Una de las ventajas de
vivir en una gran ciudad es que puedes callejear y no salir nunca de ella. Hace unos meses llegué demasiado lejos dentro de Málaga, mi bicicleta encadenada muchos pasos atrás, en un café de fanáticos ciclistas. En un muro de la última calle un graffiti, cuatro lineas
contundentes y despechadas: “Lorena: no sé quién eres, ni te
reconozco, ya no te encuentro, ni te quiero”.
Ahí se terminó la caminata. ¿Quién escribiría eso sobre un muro tan alejado?, y ¿quién iba a leerlo?, parecía escrito justo antes de que se acabara
el mundo. Un mensaje escueto, sin una falta de ortografía, con un deje de amargura, tan poco poético como una navaja recién afilada. Probablemente su autor tiró con rabia el spray de pintura negra en el
primer contenedor, se encerró en su cuarto durante una temporada, y ahí se descubrió a si mismo, ahí supo por fin quien era. Ahora desconocía a Lorena.
Volví al café y liberé mi bicicleta negra. No es fácil encontrar el momento idóneo para sentarse con uno mismo y
pensarse. Yo lo suelo hacer pedaleando.
El carril bici de
poniente zigzaguea entre jardines y el mar fiel a su lado, siempre ahí, tan azul, tan obvio. ¿Hacia dónde vamos si no sabemos quiénes somos?, qué sentido tiene lo que hacemos si no encaja
con nuestra persona (para presumir de coherencia, nada menos), cómo planeamos un viaje para que te llene
de verdad, qué libro leer y
hacerlo tuyo, qué música escuchar y que te haga temblar. ¿Cómo vamos a hablar con sinceridad si no
nos conocemos, cómo defenderemos
principios, ni siquiera meras ideas? Y más importante aún: ¿cómo vas a vivir contigo mismo cada día si no estás seguro de ser Tú quien vives?.
Cuando te sientas a
solas y cierras los ojos, ¿quién eres?
Los huecos de silencio
entre palabras, y la frase no pronunciada, lo que queda al decir nuestro propio
nombre, el temblor que provoca cuando alguien lo pronuncia en la calle.

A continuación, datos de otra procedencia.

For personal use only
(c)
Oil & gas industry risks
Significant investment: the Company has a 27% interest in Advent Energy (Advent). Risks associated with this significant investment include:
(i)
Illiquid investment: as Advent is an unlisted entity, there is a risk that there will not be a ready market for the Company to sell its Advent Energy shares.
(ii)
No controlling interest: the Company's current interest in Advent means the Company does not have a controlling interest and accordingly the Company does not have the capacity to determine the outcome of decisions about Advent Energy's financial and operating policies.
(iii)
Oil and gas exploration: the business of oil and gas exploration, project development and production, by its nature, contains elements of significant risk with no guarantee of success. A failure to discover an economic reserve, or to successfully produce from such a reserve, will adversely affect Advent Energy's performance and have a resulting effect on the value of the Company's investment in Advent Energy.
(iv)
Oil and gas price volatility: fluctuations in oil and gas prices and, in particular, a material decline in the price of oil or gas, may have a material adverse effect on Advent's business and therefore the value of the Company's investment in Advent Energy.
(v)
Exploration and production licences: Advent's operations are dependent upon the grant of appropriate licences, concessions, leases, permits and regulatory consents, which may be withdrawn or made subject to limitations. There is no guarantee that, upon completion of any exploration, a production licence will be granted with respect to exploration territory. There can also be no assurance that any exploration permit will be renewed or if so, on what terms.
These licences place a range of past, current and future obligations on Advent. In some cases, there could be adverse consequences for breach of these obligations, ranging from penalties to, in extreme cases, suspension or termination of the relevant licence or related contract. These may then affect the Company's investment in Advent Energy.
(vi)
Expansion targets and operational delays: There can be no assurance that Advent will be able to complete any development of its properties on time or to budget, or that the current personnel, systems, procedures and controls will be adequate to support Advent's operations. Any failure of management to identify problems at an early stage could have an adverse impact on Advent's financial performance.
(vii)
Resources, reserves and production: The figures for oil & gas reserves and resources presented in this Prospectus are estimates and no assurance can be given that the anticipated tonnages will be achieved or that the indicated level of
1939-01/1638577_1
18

Somos, más que nada, todo lo que no hemos visto,
todo lo que no hemos viajado, todo los que nos queda por escuchar. Estamos en
todo los que nos queda por conocer, tanto lo ignorado por desidia como lo no
querido por miedo.
Podemos ser todas las
personas, vivas y muertas, que dejaremos de conocer, y que ya nunca nos servirán de espejo, para sabernos vivos, para
comprendernos. Las conversaciones que no tenemos, también las apenas iniciadas y las que quedan a
medio camino. Nuestra esencia está en el espacio que se esconde entre pensamientos
lentos, en esas raras mañanas sin nada que hacer, somos la respiración que no sentimos, los gestos no
estudiados, los pasos por dar. Y las medias vueltas inesperadas, por un si
acaso.
El carril bici se hace
interminable hacia el este, donde la costa parece evaporarse y el mar se
ensancha. Por allí vivo. Una mirada
perdida nos define tanto como una mano apartada con desgana, o un beso sin
querer, un lamento a destiempo o un suspiro ajeno.
Nos da forma el
tiempo, el que recordamos y aún más el olvidado,
el tiempo invisible que nos rodea ahora, el que nos acucia al amanecer y el que
se nos muere en brazos al caer la noche. El tiempo que despreciamos por inútil y el que vendrá galopando, somos todos los instantes;
tanto los odiados como los detenidos por el deseo.
Pero sobre todo
seremos las mentiras. Todas las mentiras que nos quedan por oír, incluso las medias verdades que
descubriremos a hurtadillas. Las verdades nunca nos definirán porque ya están mas que juradas y escritas. Y,
agazapadas detrás de las
mentiras, están las grandes
formadoras de la persona: las traiciones. Mas que las intuidas, serán las inimaginables, las más podridas traiciones. Las que nos dejan
paralizados, con la boca abierta y sin reconocer este mundo. Las que te tumban
como un golpe de viento, las que te aplanan la personalidad y te la recortan
como si fuera un muñeco de papel. La maldita Lorena lo dejó sin aliento. Ya sé quién irá a leer el muro cada día.
Encierro la bici en la
oscuridad del trastero. Ese aire que nos falta ahí dentro, ese vacío que queda, es lo que somos. Traicióname.